The first professional team was established in Shenyang, and was sponsored by the Anshan Steel Company. The Chinese Basketball Association, which is the most prominent league for men’s professional basketball in China, was formed in 1995. The popularity of the sport touched new heights after Yao Ming joined the National Basketball Association (NBA) as a player for the Houston Rockets in 2002.
The massive viewership for the screening of the basketball games during the 2008 Beijing Olympic Games gave rise to the debate that basketball may soon replace table tennis as the most played game in China.
- Yao Ming
- Sun Yue
- Mengke Bateer
- Yi Jianlian
- 18 medals in total at the FIBA Asia Championship for Men
- Gold: 15, Silver: 1, Bronze: 2
The game of soccer, or football, is another very popular sport in this vast country. Here, it is governed by the Chinese Football Association (CFA). Domestic matches are played under the banner of the Chinese Super League (CSL), with 16 teams taking part.
European football is followed by a large number of Chinese people, and there is massive fan following for the teams in the English, German, and Italian leagues. Currently, the ranking of the national team of the People’s Republic of China, as far as FIFA is concerned, is 86.
The Chinese national football team is yet to have any significant impact in FIFA World Cups. The only time the Chinese have qualified for the grand event was in 2002, but failed to impress, as they went on to lose three straight matches in the first round, thereby getting eliminated.
- Hao Haidong
- Li Weifeng
- Twice runners-up in the AFC Asian Cup (1984, 2004)
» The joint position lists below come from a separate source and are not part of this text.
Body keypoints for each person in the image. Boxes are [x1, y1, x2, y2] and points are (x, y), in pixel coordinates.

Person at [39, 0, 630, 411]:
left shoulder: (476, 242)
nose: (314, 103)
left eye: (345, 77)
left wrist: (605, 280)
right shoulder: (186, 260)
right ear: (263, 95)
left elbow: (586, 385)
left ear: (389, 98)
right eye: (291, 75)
With large government support, China is slowly developing into a major chess power of the world. In the 37th Chess Olympiad in Turin, Italy, China emerged as the nation with the best overall performance, when its men’s team won the second position and the women came third.
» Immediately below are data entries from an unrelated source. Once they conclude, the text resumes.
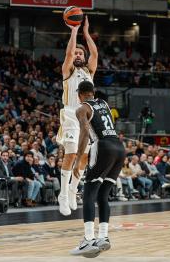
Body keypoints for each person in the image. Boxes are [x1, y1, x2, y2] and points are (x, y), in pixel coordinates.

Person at [70, 81, 125, 257]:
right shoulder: (104, 103)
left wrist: (78, 158)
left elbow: (85, 131)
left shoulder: (81, 109)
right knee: (103, 194)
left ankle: (88, 240)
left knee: (89, 192)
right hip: (119, 148)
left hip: (102, 146)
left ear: (79, 94)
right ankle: (103, 237)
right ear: (93, 92)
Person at [56, 16, 98, 216]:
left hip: (86, 117)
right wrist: (74, 29)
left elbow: (95, 54)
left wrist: (87, 33)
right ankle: (63, 194)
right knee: (71, 153)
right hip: (70, 115)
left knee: (85, 156)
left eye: (81, 52)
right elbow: (69, 52)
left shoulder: (89, 71)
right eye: (77, 53)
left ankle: (73, 190)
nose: (78, 54)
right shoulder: (68, 70)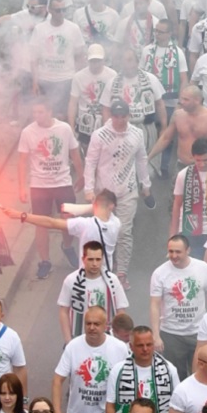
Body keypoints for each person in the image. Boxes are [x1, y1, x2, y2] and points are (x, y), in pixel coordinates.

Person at [82, 100, 152, 284]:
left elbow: (141, 159)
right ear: (111, 116)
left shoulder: (137, 134)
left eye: (123, 116)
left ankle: (121, 273)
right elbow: (90, 162)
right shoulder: (99, 135)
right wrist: (88, 189)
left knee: (124, 232)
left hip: (127, 190)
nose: (119, 120)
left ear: (128, 116)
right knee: (102, 231)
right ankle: (104, 269)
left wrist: (146, 184)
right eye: (116, 116)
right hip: (104, 192)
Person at [17, 98, 84, 279]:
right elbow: (22, 161)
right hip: (39, 185)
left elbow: (74, 152)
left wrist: (81, 174)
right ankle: (45, 261)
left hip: (62, 181)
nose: (37, 116)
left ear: (49, 111)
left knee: (68, 220)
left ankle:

In 1974, a meeting was held in Kuala Lumpur with the aim of raising the standards of Asian chess players. It was in recognition of the potential of chess in the country, that it was decided that chess would be first promoted in China under the ‘Big Dragon Project’.
- Hou Yifan
- Li Chao
- Wang Hao
- Hou Yifan was the world’s youngest ever female grandmaster (14yrs., 6mts.), and also the youngest player (at 16 years of age) to win the Women’s World Chess Championship (2010-12).
- As per the May, 2012 FIDE rankings, Li Chao and Wang Haofeature in the top 50 chess players in the world.
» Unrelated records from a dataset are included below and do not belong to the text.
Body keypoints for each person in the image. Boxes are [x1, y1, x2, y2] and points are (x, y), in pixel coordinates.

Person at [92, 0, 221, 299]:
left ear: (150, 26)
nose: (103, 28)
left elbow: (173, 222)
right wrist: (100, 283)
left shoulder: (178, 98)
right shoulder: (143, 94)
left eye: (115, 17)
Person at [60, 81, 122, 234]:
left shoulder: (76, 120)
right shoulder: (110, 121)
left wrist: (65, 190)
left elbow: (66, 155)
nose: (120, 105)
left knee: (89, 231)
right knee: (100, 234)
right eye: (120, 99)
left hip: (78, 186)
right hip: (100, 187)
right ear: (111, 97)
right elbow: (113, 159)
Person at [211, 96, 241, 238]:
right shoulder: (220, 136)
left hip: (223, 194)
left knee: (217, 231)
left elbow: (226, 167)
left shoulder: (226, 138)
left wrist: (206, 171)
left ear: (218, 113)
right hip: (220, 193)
The fact that winning six of the eight gold medals on offer at the 2012 Summer Olympics in London was considered an upset for the Chinese national diving team, just goes to show China’s dominance in this sport in recent decades.
China has an abundance of diving academies that promote professional diving development among the youth. Such is the proficient nature of their training, that Chinese divers are often referred to as machines, because of their immaculate dives.
- Guo Jingjing
- Xiong Ni
- Gao Min
- Fu Mingxia
- 59 medals in total at the Summer Olympics
- Gold: 33, Silver: 17, Bronze: 9
- Second only to USA, which has 135 medals
Although a plethora of controversies surround the degree to which the willingness to learn the trade of gymnastics is pushed in China, it cannot be disputed that China is one of the prime hubs of the world for gymnastics.
Though some of the stories of children being abused and forced to undergo gymnast training may be true, it is also voluntarily taken up by a majority of kids, in the hope of emulating the success of many generations of great Chinese gymnasts.
- He Kexin
- Yao Jinnan
- Deng Linlin
- Huang Qiushuang
- 68 medals in total at the Summer Olympics
- Gold: 29, Silver: 20, Bronze: 19
Though this article lists the most popular sports in China, it should be noted that the development as well as popularity of other sports is on the rise too. Sports like weightlifting, baseball, shooting, squash, swimming, etc., are finding more and more fans, thereby equipping China with an even greater future in sporting events around the world.